Said lead author Lisa Bodnar, faculty member in public health’s Department of Epidemiology: “For decades, vitamin D was known as a nutrient that was important only for bone health. Over the past 10 to 15 years, scientists have learned that vitamin D has diverse functions in the body beyond maintaining the skeleton, including actions that may be important for maintaining a healthy pregnancy.”

Bodnar and her colleagues also studied blood samples from 3,000 mothers who did not develop preeclampsia. The samples were collected between 1959 and 1965 at 12 U.S. sites enrolled in the Collaborative Perinatal Project. The blood was well-preserved, and researchers were able to test for vitamin D levels decades later.

Scientists controlled for factors that could have affected a woman’s vitamin D status, including race, pre-pregnancy body mass index, number of previous pregnancies, smoking, diet, physical activity and sunlight exposure, which is the body’s primary source of vitamin D.

The researchers found that vitamin D sufficiency was associated with a 40 percent reduction in risk of severe preeclampsia. But there was no relationship between vitamin D and mild preeclampsia. The overall risk of severe preeclampsia in the women sampled was 0.6 percent, regardless of vitamin D status.

“If our results hold true in a modern sample of pregnant women,” said Bodnar, “then further exploring the role of vitamin D in reducing the risk of preeclampsia would be warranted. Until then, women shouldn’t automatically take vitamin D supplements during pregnancy as a result of these findings.”

Additional Pitt co-authors included Hyagriv N. Simhan, Janet M. Catov, James M. Roberts and Jill C. Diesel, along with a researcher from McGill University.
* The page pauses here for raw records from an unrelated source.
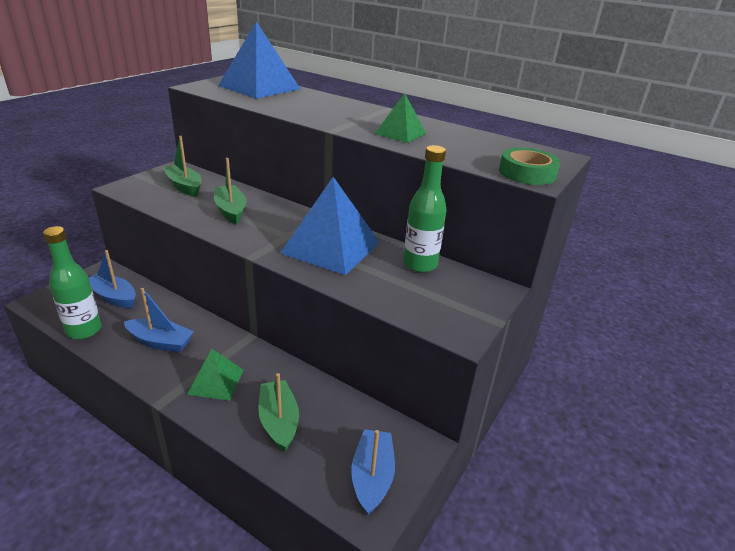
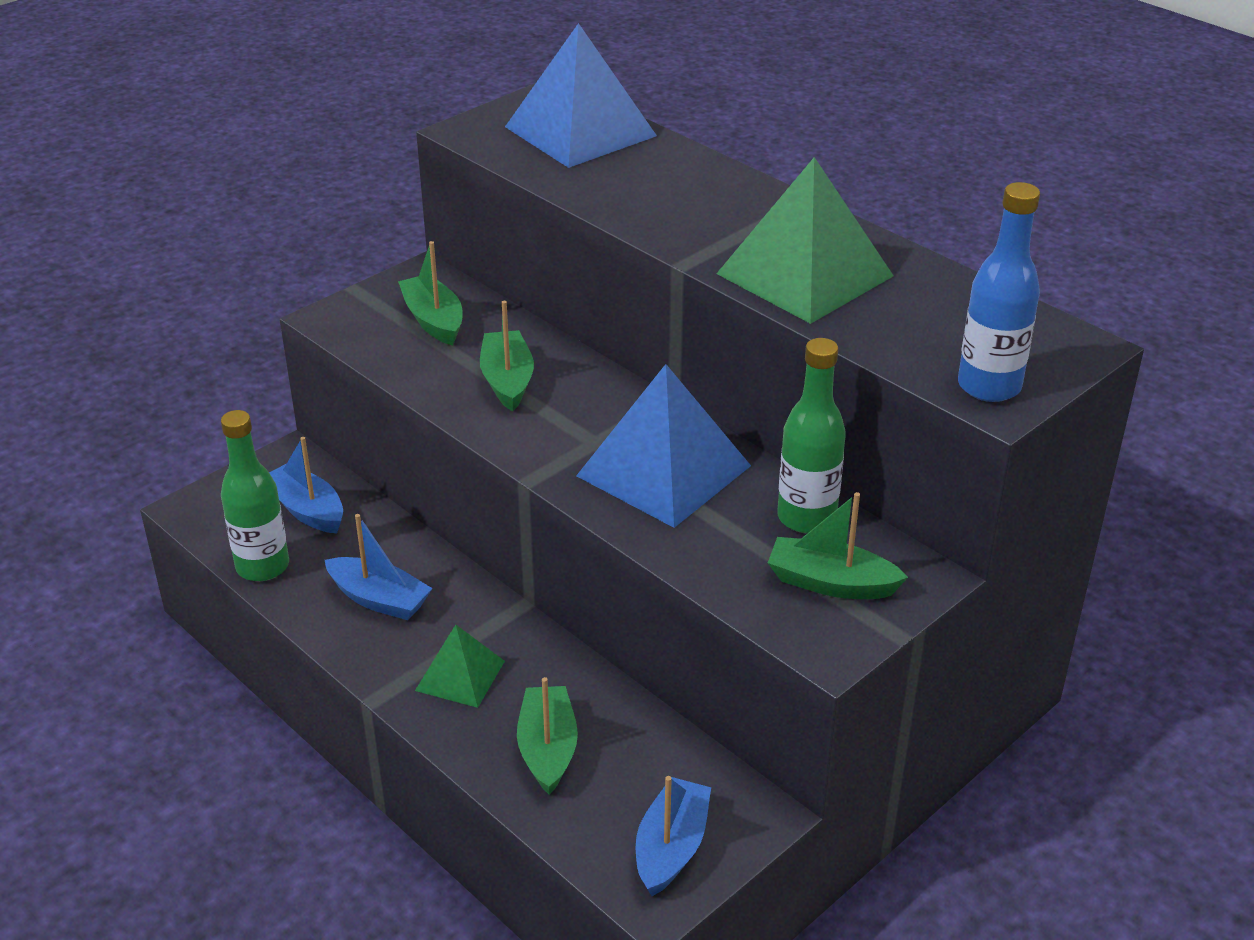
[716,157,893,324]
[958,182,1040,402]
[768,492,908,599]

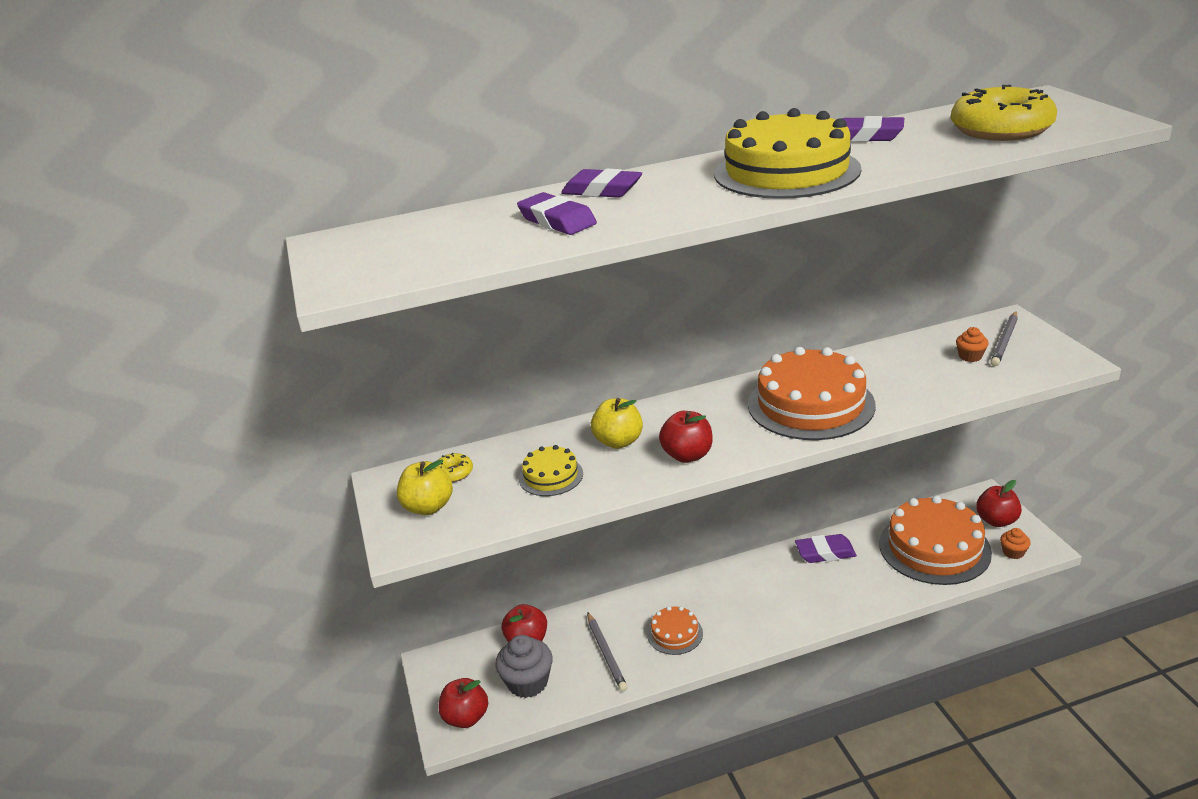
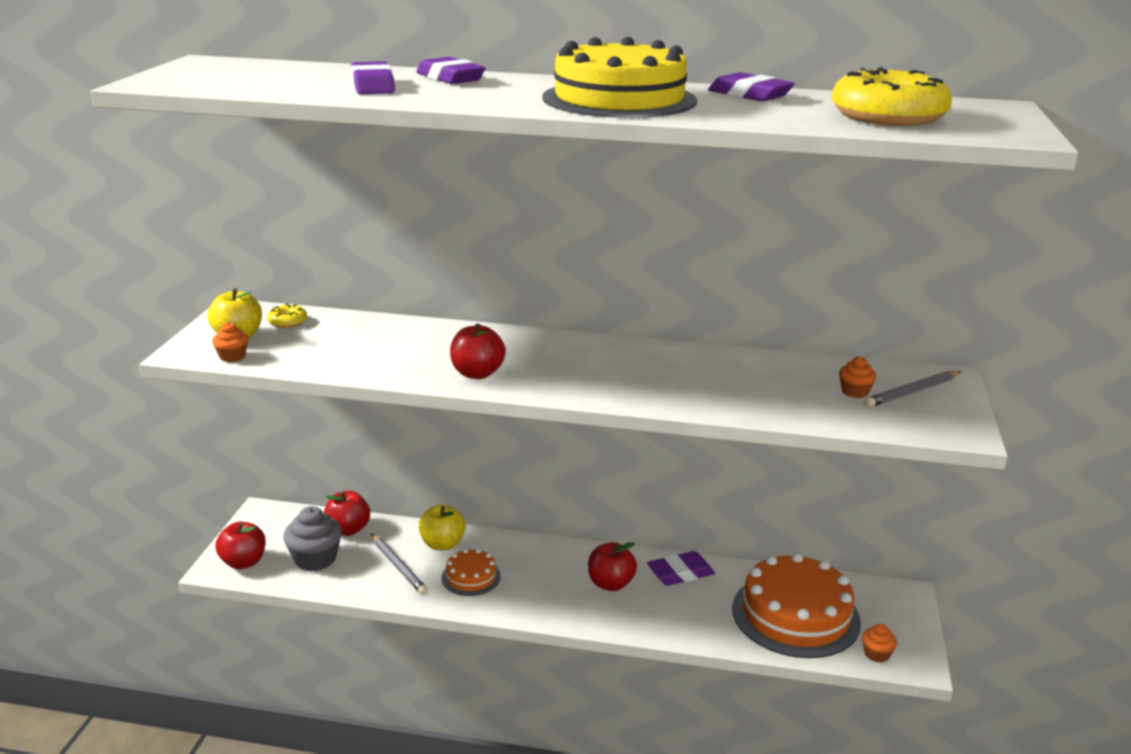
[748,347,876,440] (first image)
[419,504,466,550]
[519,445,583,496] (first image)
[588,542,637,591]
[647,551,715,586]
[371,533,428,595]
[212,322,248,362]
GE/NFL give award for brain imaging research

General Electric and the NFL have awarded one of their inaugural Head Health Initiative grants to a joint Pitt-UPMC effort in which researchers will assess whether a powerful imaging technology can identify concussion and subsequent recovery in a newly injured athlete in order to safely return him or her to play.

The $300,000 grant includes an option to apply for additional funding after the opening six months of the study. About 1.7 million Americans sustain concussions every year.

High definition fiber-tracking (HDFT), developed by a team led by Walter Schneider, faculty member in psychology and neurological surgery and a senior scientist at the Learning Research and Development Center, will be tested in a one-year study to see if it could become the first imaging technique to accurately and consistently aid in determining a diagnosis of concussion and injury prognosis.

The proposal, among 402 submitted internationally, was one of 15 winners.

The project will study 50 or more athletes ages 13-28 who sustained a head injury within seven days of seeking care at the UPMC Sports Medicine concussion program. In addition to undergoing examination-room assessments, vestibular and ocular evaluations and neurocognitive testing, patients will have an HDFT scan.

There are billions of neural connections in 40 major fiber tracts in the human brain, comprising the information cables of the mind, explained Schneider. Conventional imaging is not able to show these cables or to pick up the subtle damage that can be caused by a mild traumatic brain injury. HDFT, however, uses advanced computational means to process data from sophisticated magnetic resonance imaging (MRI) machines, revealing these brain pathways and spots where the tracts might be disrupted.

Said Schneider:“This imaging technology allows us to see fiber loss and tract breaks, which has not been possible before. HDFT could provide an objective way of identifying and quantifying damage, as well as a way to monitor healing. Concussion patients may find it a relief to be able to point to a specific cause for symptoms that otherwise might seem inexplicable.”

The researchers will also determine whether HDFT imaging findings align with functional impairment and symptoms in patients. For example, the HDFT findings might show that there is damage to a memory tract in the brain that corresponds to functional impairment in memory performance. As the athlete recovers, investigators may see the evidence of this in both functional and HDFT findings.

The project will involve others from the Schneider lab and the UPMC concussion program.